**Work order:**
Report how many lines below contain the word "населення", giving the number and no other words.

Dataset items
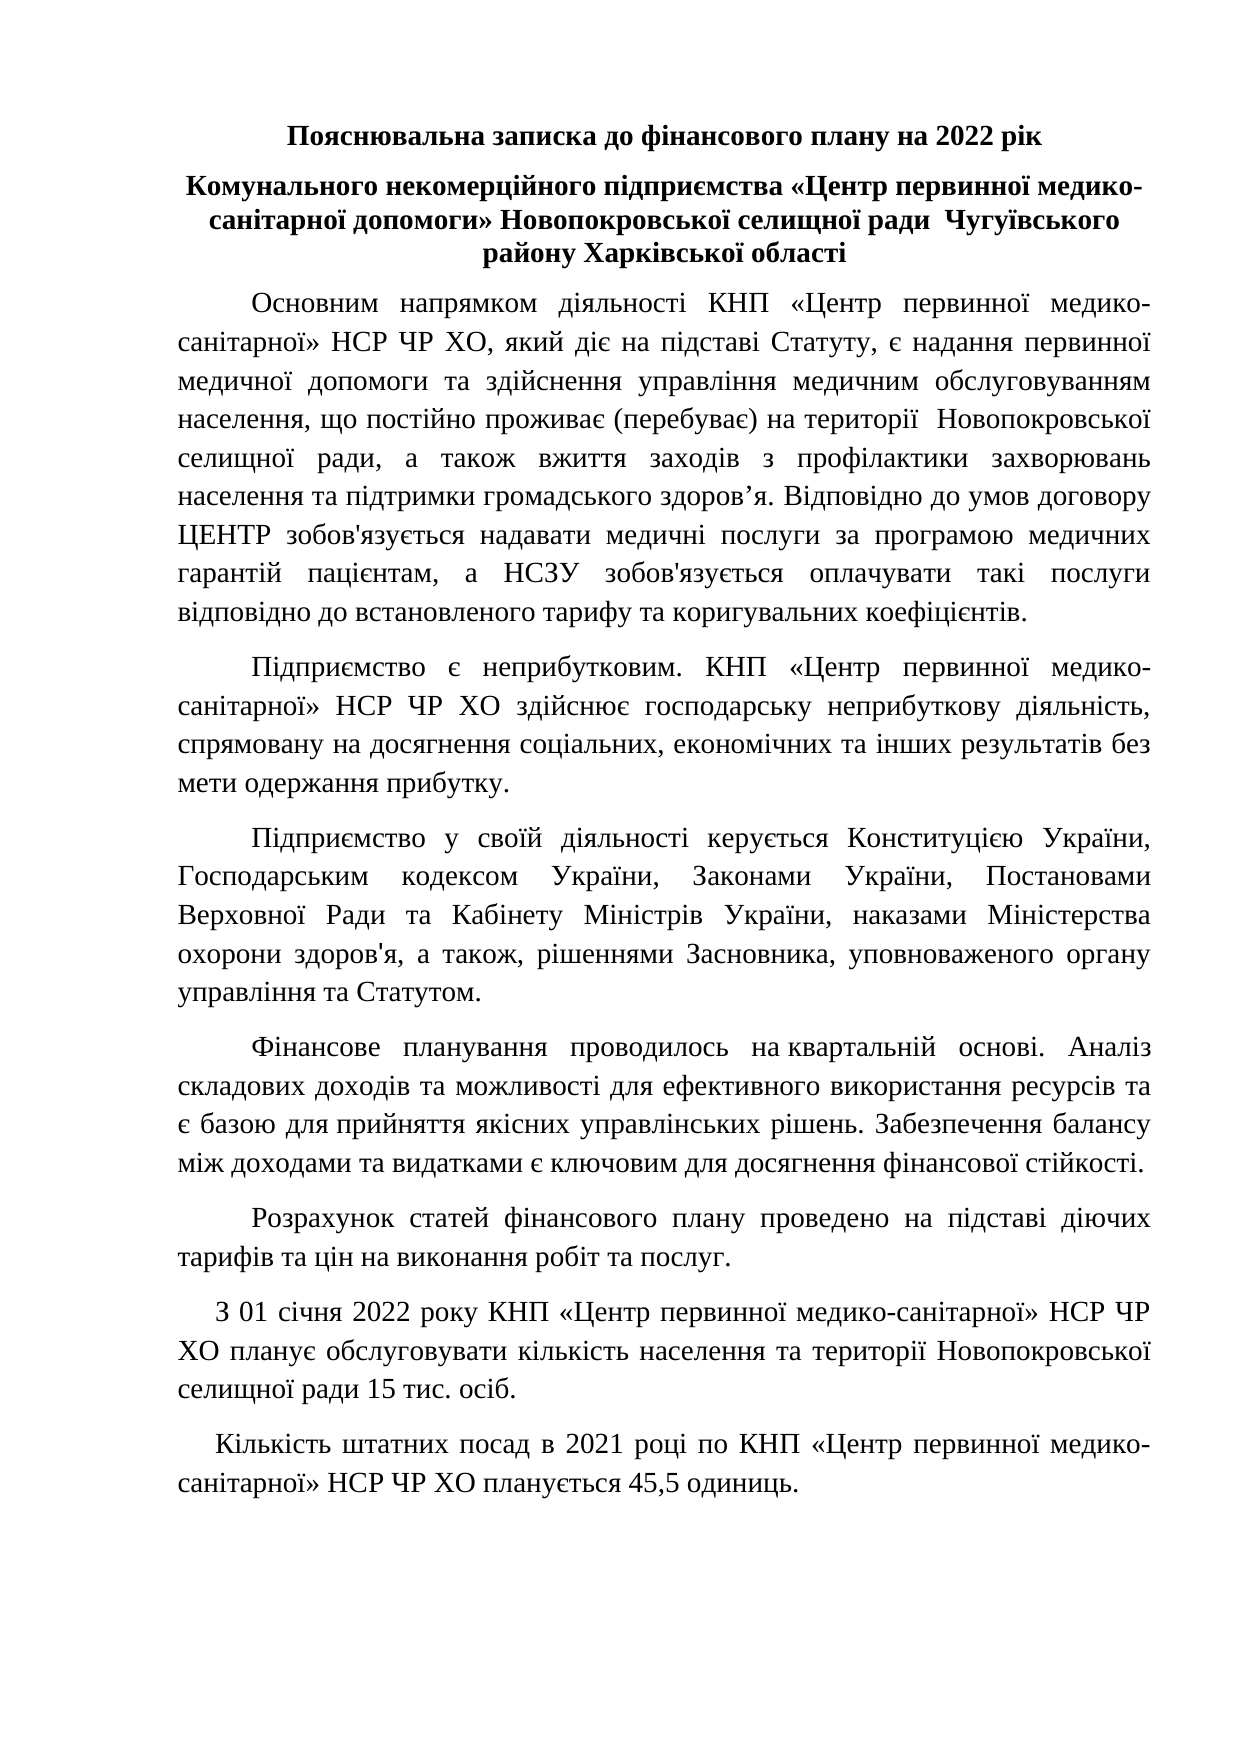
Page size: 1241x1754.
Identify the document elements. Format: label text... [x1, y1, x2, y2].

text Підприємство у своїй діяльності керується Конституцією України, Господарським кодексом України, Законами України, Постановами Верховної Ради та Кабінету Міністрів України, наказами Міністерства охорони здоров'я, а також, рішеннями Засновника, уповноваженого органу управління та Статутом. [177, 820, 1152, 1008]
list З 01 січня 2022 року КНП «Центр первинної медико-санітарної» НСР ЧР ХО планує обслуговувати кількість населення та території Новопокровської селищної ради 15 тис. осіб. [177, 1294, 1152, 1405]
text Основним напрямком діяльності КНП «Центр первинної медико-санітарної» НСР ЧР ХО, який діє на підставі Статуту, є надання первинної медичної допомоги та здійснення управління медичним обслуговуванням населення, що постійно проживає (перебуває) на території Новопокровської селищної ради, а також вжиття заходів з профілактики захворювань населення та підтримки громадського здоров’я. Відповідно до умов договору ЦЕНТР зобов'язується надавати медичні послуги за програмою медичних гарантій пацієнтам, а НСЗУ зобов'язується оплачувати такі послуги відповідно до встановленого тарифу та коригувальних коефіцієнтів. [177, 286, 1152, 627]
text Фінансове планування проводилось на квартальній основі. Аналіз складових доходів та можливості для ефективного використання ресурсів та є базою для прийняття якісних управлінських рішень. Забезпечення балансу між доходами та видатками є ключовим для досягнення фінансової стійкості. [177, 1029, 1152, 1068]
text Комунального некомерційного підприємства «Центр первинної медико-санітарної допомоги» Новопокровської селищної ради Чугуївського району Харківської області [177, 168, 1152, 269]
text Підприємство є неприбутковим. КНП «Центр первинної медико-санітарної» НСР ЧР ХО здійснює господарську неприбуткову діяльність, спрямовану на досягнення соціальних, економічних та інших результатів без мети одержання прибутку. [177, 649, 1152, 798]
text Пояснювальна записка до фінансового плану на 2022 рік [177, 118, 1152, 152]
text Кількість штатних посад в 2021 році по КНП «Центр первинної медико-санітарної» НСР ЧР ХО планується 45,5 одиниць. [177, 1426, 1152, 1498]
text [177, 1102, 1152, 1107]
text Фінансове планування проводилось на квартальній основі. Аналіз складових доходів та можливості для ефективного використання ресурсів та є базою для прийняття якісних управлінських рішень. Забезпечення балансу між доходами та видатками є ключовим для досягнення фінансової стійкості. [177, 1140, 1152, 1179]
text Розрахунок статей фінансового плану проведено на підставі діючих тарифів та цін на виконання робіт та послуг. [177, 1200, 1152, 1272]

**Result:**
2